**** Data records ****

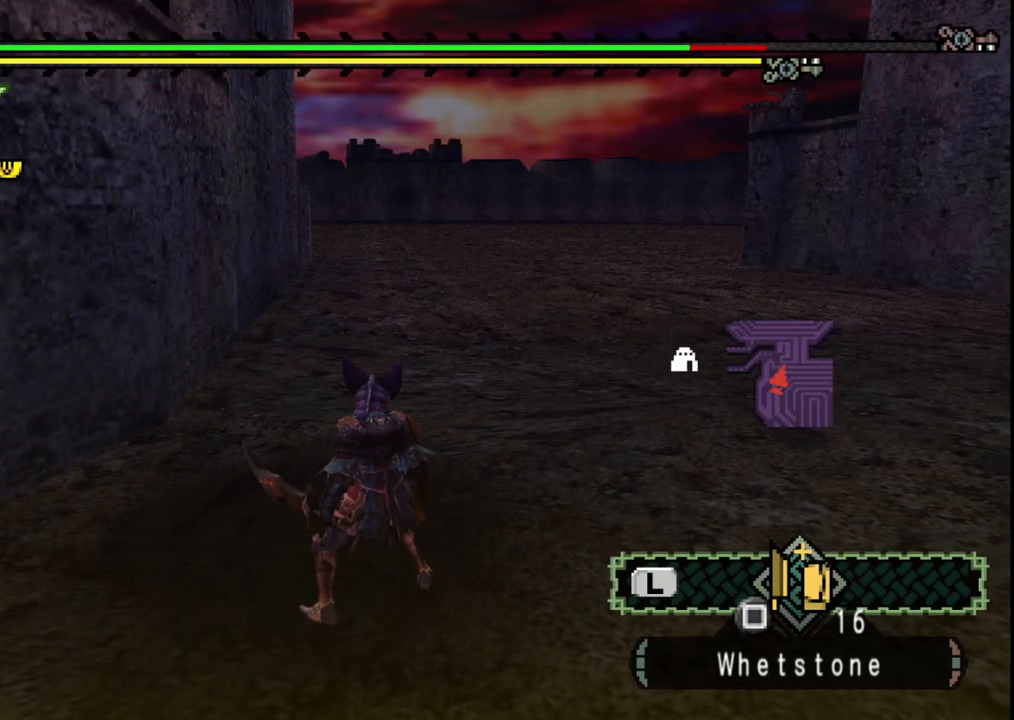
{"buttons": [], "left_stick": "up-right", "right_stick": "left", "events": [[317, "left_stick", "up"], [417, "right_stick", "left"], [467, "left_stick", "up-right"]]}
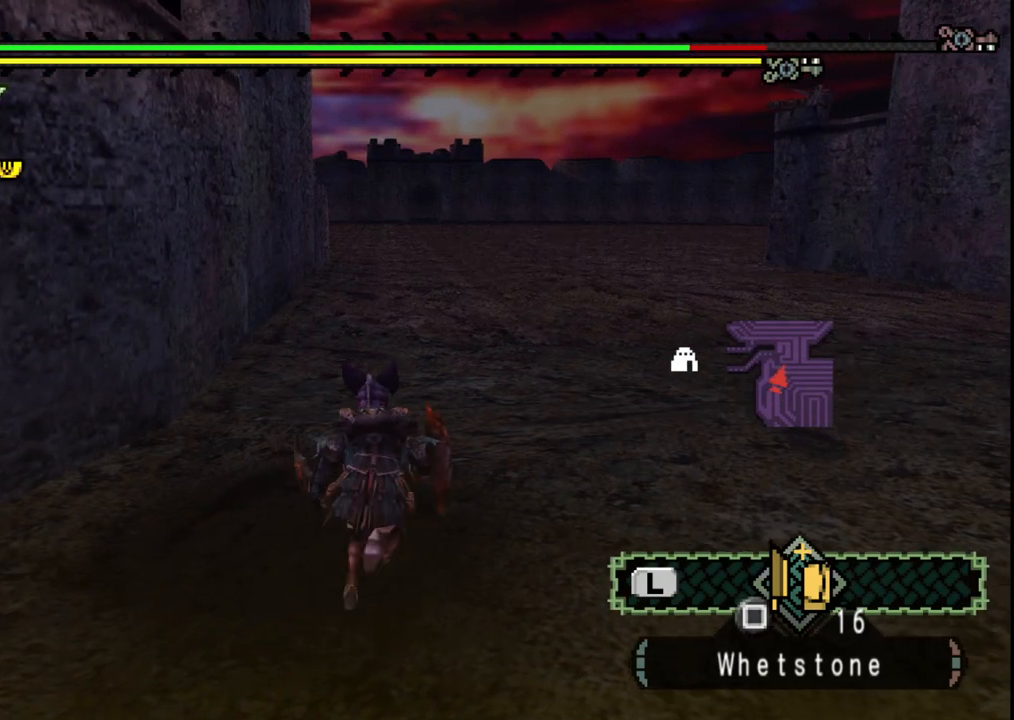
{"buttons": [], "left_stick": "down-right", "right_stick": "left", "events": [[350, "left_stick", "right"], [450, "left_stick", "down-right"]]}
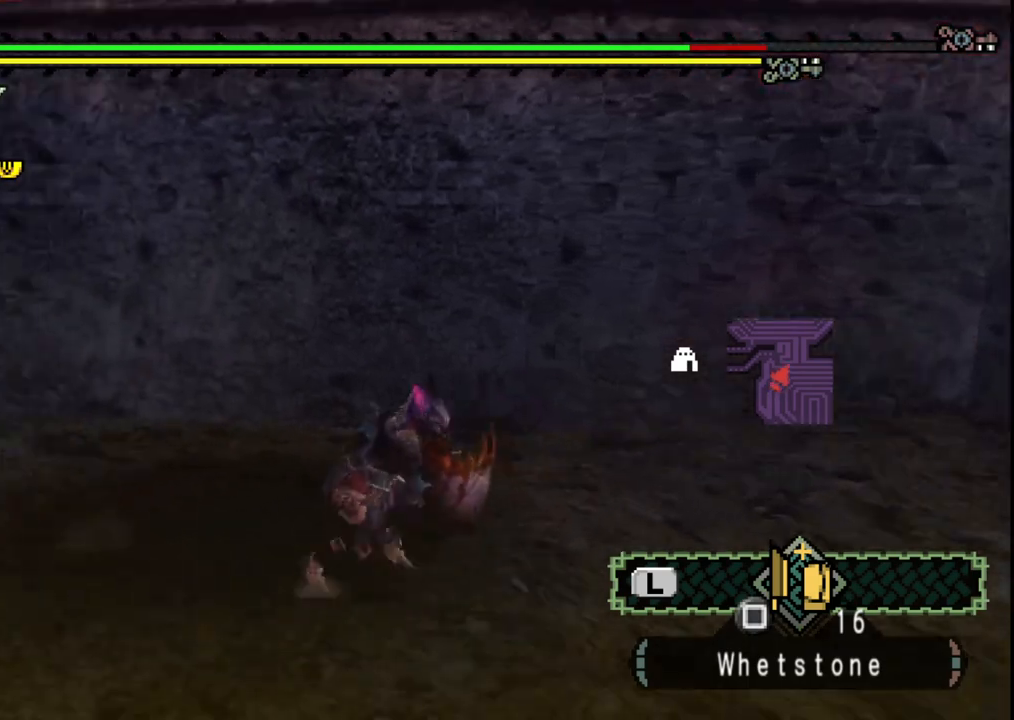
{"buttons": [], "left_stick": "center", "right_stick": "center", "events": [[83, "left_stick", "center"], [133, "right_stick", "center"]]}
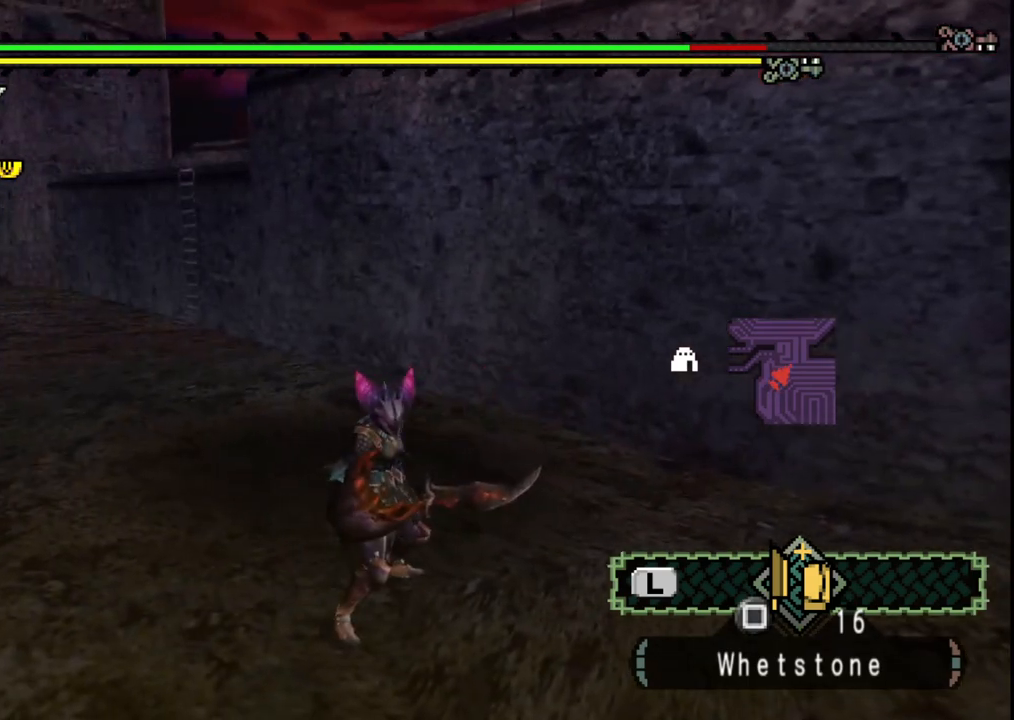
{"buttons": [], "left_stick": "down-right", "right_stick": "center", "events": [[117, "left_stick", "down-right"]]}
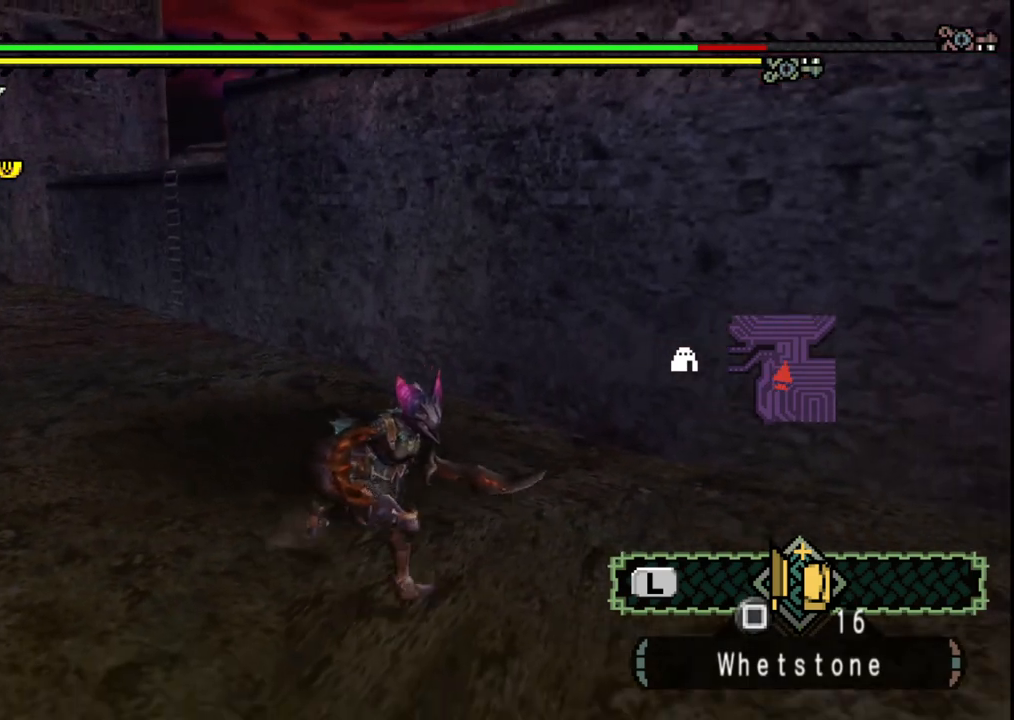
{"buttons": [], "left_stick": "up", "right_stick": "center", "events": [[367, "left_stick", "up-right"], [433, "left_stick", "up"]]}
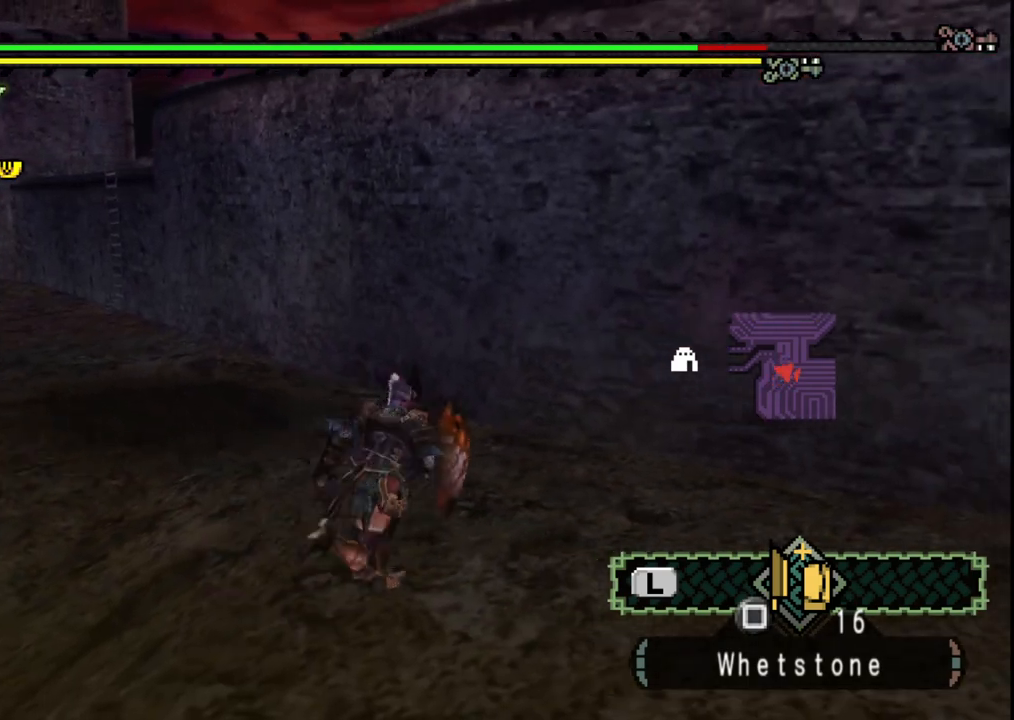
{"buttons": [], "left_stick": "down-right", "right_stick": "up-left", "events": [[267, "left_stick", "down-right"], [500, "right_stick", "up-left"]]}
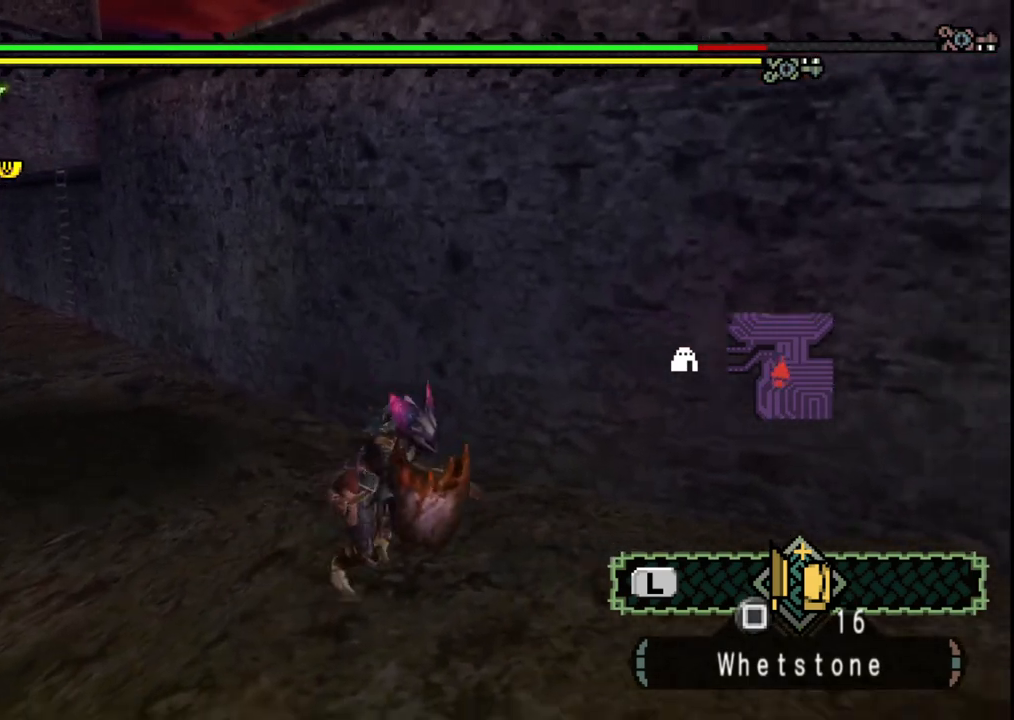
{"buttons": [], "left_stick": "down-left", "right_stick": "center", "events": [[117, "left_stick", "down"], [250, "right_stick", "center"], [450, "left_stick", "down-left"]]}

****

Problem description — Each entry must be reproduced word for word, and any image among them left out.

Written solution —
{"buttons": [], "left_stick": "up-right", "right_stick": "left", "events": [[317, "left_stick", "up"], [417, "right_stick", "left"], [467, "left_stick", "up-right"]]}
{"buttons": [], "left_stick": "down-right", "right_stick": "left", "events": [[350, "left_stick", "right"], [450, "left_stick", "down-right"]]}
{"buttons": [], "left_stick": "center", "right_stick": "center", "events": [[83, "left_stick", "center"], [133, "right_stick", "center"]]}
{"buttons": [], "left_stick": "down-right", "right_stick": "center", "events": [[117, "left_stick", "down-right"]]}
{"buttons": [], "left_stick": "up", "right_stick": "center", "events": [[367, "left_stick", "up-right"], [433, "left_stick", "up"]]}
{"buttons": [], "left_stick": "down-right", "right_stick": "up-left", "events": [[267, "left_stick", "down-right"], [500, "right_stick", "up-left"]]}
{"buttons": [], "left_stick": "down-left", "right_stick": "center", "events": [[117, "left_stick", "down"], [250, "right_stick", "center"], [450, "left_stick", "down-left"]]}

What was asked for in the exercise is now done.